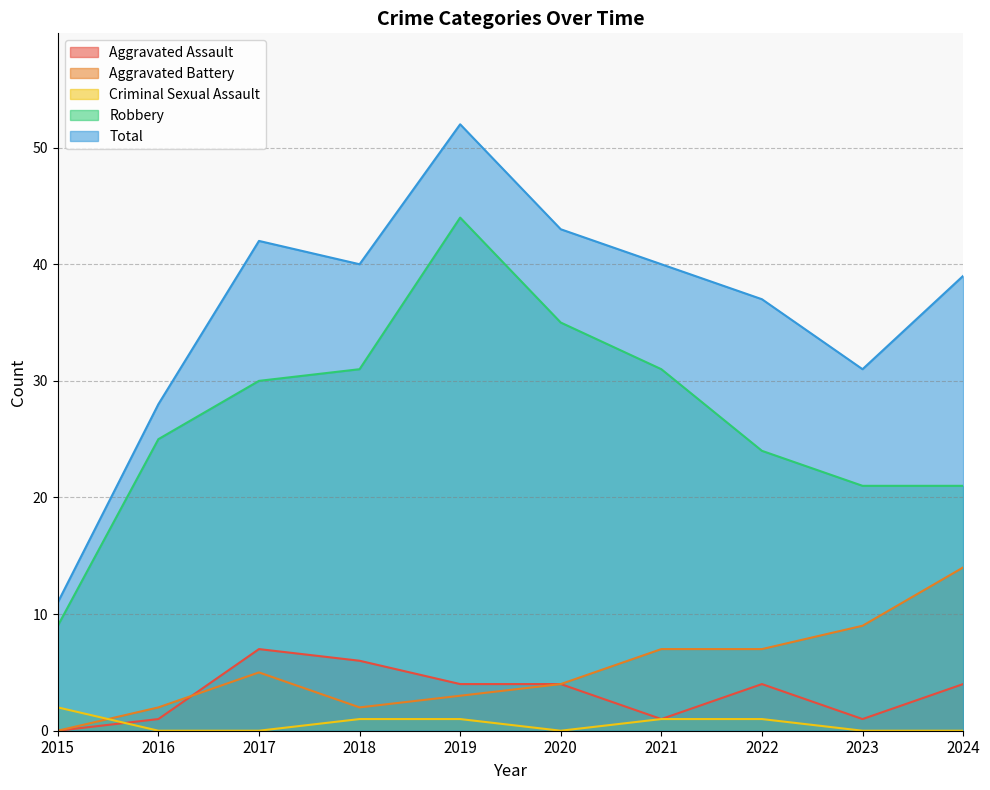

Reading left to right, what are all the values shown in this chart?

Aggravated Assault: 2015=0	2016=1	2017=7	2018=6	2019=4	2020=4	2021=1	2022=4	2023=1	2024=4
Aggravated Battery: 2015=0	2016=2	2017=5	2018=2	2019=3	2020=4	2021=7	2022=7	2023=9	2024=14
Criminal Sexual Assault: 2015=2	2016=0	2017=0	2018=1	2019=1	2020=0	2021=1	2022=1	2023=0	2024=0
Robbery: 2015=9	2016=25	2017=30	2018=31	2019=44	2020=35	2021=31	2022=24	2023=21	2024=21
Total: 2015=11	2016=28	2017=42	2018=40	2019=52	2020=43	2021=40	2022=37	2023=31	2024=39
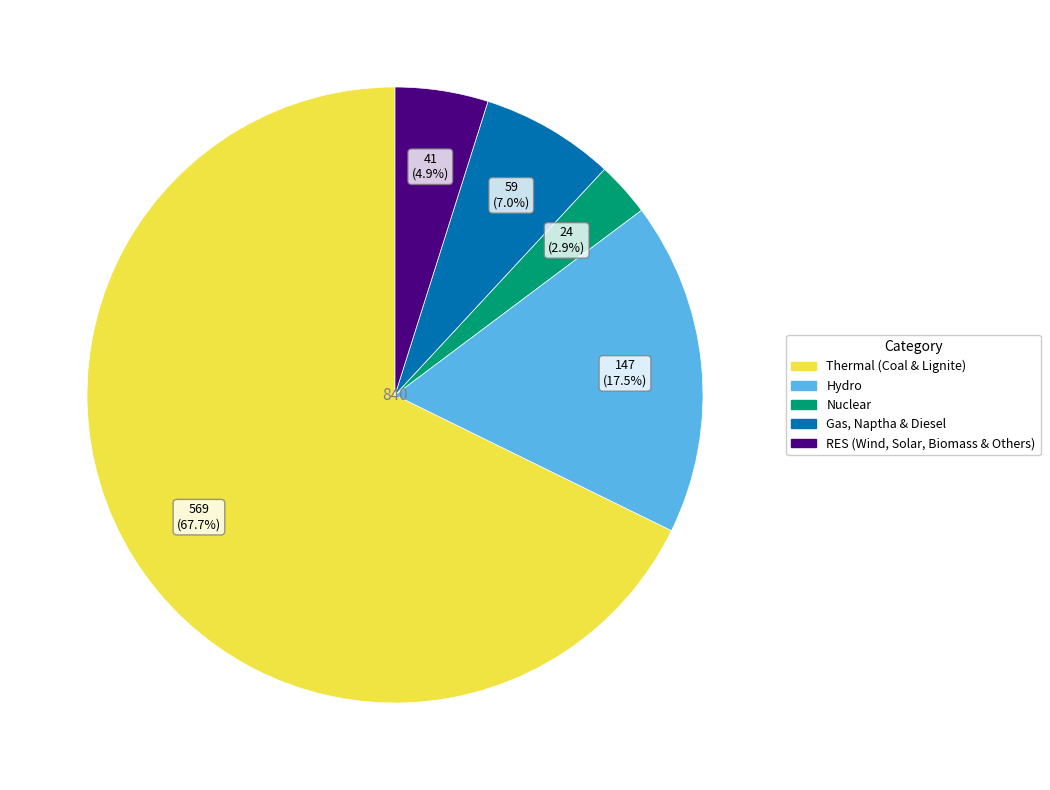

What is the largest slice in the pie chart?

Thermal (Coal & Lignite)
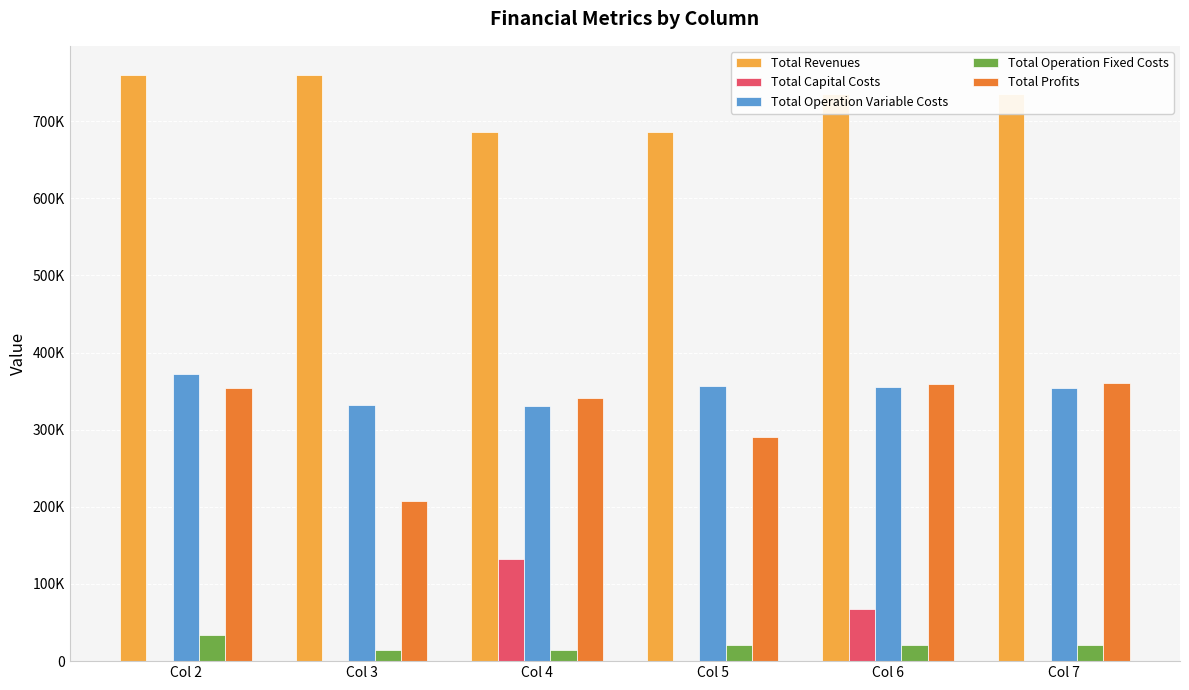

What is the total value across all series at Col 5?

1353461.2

· · · · ·

## About this task
Copy word for word the lines starting with the line containing "What is the total" and running through the end of the items.

## Task result
What is the total value across all series at Col 5?

1353461.2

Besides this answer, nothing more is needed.